Americans will remember this war from the “Rambo III” movie, where Rambo was sent into Afghanistan to rescue his mentor. The Mujahideen were portrayed as heroic, a far cry from how these same fighters would be seen thirty years later.
An estimated 20,000 Soviet troops were killed with another 50,000 wounded in the ten year struggle. Mujahideen losses were more than triple those numbers. After ten years with little gained, the Soviets finally withdrew, leaving their puppet government to quickly fall.
But they didn’t leave because the war broke them economically. It was another strategy of the Western Alliances that achieved that, the Ronald Reagan arms race. Reagan pressed advanced weapons technology, from stealth aircraft and submarines, to the “Star Wars” space defense system (that never worked.) The US was spending trillions of dollars on weapons, and the Soviet Union was forced to try to match it. At the height of this Cold War expansion, the US was spending 6.8% of our GDP (gross domestic product.) To try to keep up, the Soviet Union was spending as much as 20% of GDP, an unsustainable amount.
The resulting economic disaster forced Soviet leaders to withdraw from not only Afghanistan, but also Eastern Europe. The Berlin Wall came down in 1989: the Red Banner of the Soviet Union came down for the final time in Moscow on Christmas Day 1991.

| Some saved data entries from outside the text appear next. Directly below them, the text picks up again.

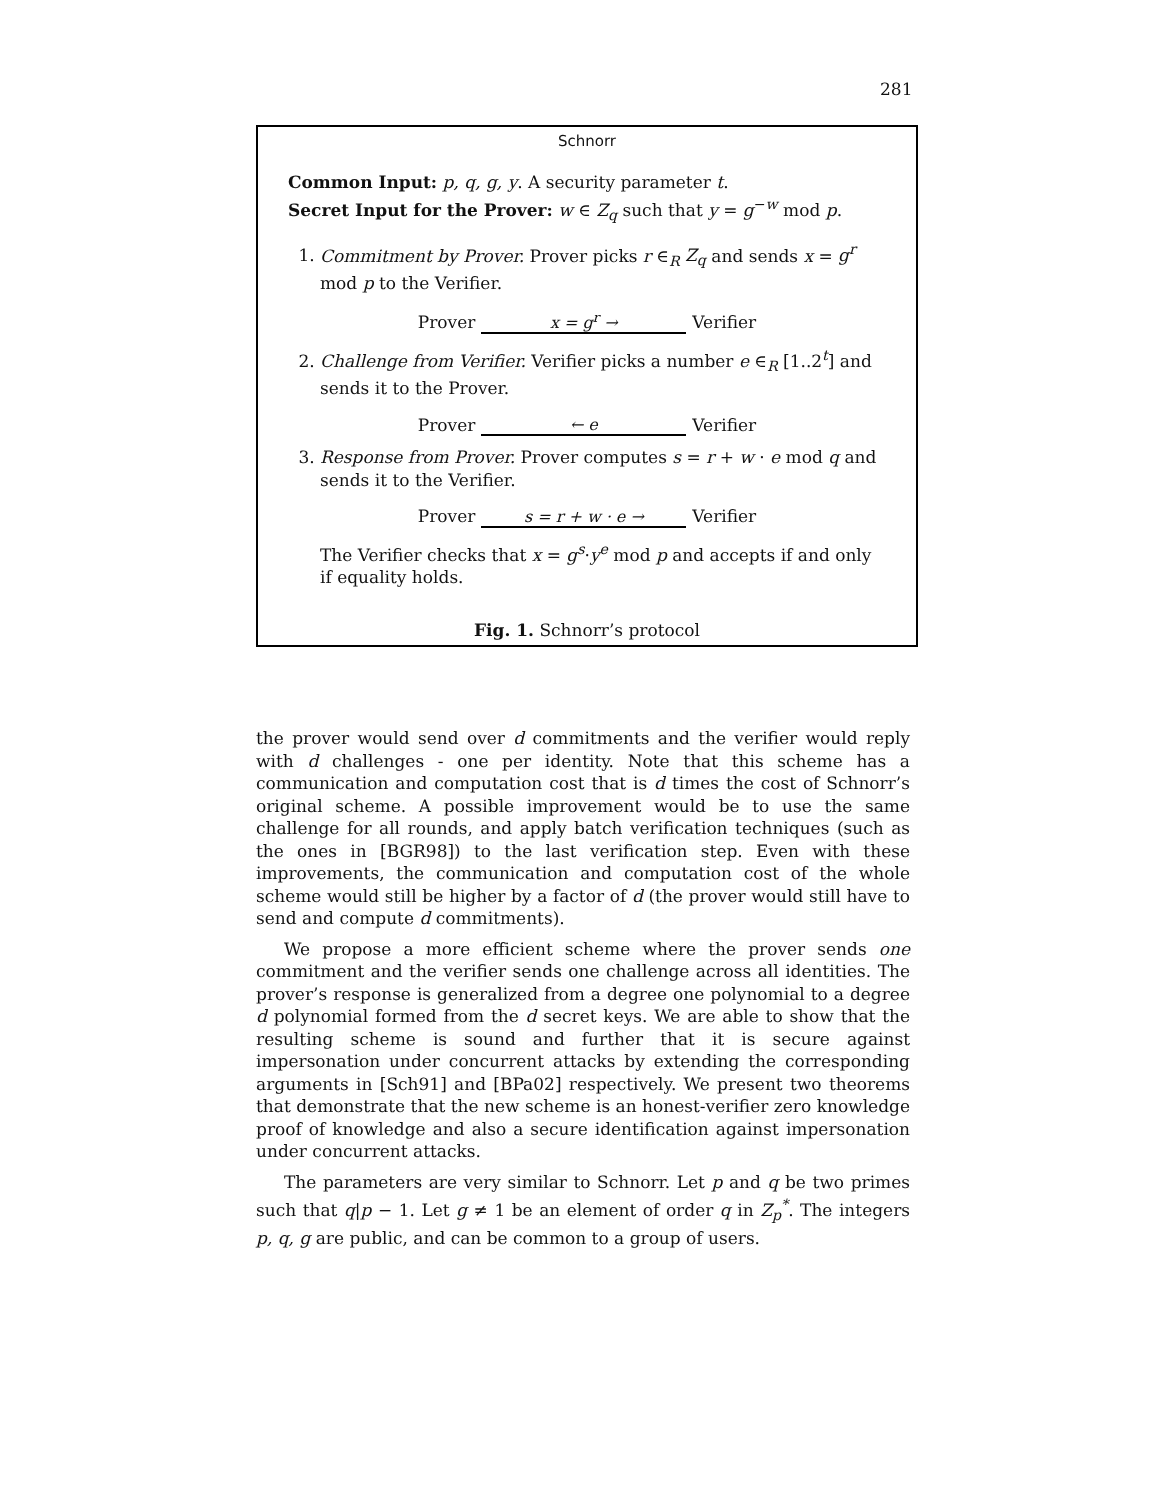281
Schnorr
Common Input: p, q, g, y. A security parameter t.
Secret Input for the Prover: w ∈ Z<sub>q</sub> such that y = g<sup>−w</sup> mod p.
1. Commitment by Prover. Prover picks r ∈<sub>R</sub> Z<sub>q</sub> and sends x = g<sup>r</sup> mod p to the Verifier.
Prover x = g<sup>r</sup> → Verifier
2. Challenge from Verifier. Verifier picks a number e ∈<sub>R</sub> [1..2<sup>t</sup>] and sends it to the Prover.
Prover ← e Verifier
3. Response from Prover. Prover computes s = r + w · e mod q and sends it to the Verifier.
Prover s = r + w · e → Verifier
The Verifier checks that x = g<sup>s</sup>·y<sup>e</sup> mod p and accepts if and only if equality holds.
Fig. 1. Schnorr’s protocol
the prover would send over d commitments and the verifier would reply with d challenges - one per identity. Note that this scheme has a communication and computation cost that is d times the cost of Schnorr’s original scheme. A possible improvement would be to use the same challenge for all rounds, and apply batch verification techniques (such as the ones in [BGR98]) to the last verification step. Even with these improvements, the communication and computation cost of the whole scheme would still be higher by a factor of d (the prover would still have to send and compute d commitments).
We propose a more efficient scheme where the prover sends one commitment and the verifier sends one challenge across all identities. The prover’s response is generalized from a degree one polynomial to a degree d polynomial formed from the d secret keys. We are able to show that the resulting scheme is sound and further that it is secure against impersonation under concurrent attacks by extending the corresponding arguments in [Sch91] and [BPa02] respectively. We present two theorems that demonstrate that the new scheme is an honest-verifier zero knowledge proof of knowledge and also a secure identification against impersonation under concurrent attacks.
The parameters are very similar to Schnorr. Let p and q be two primes such that q|p − 1. Let g ≠ 1 be an element of order q in Z<sub>p</sub><sup>*</sup>. The integers p, q, g are public, and can be common to a group of users.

This revisionist view of history President Trump shared is accepted by no one except the current occupants of the Kremlin (and I’m sure Mr. Putin was pleased to hear it.) While the Soviet War in Afghanistan was ugly, the Soviets did not intervene to stop terrorists, and the War did not destroy the Soviet Empire. But Trump’s revision certainly does fit with the Putin’s overall plan for regaining their former Soviet glory, and should lead Americans to question: what side is President Trump on? The answer might shock even Rambo.
This might be a good time to remind people that candidate Trump did not know the meaning of the term “Nuclear Triad”.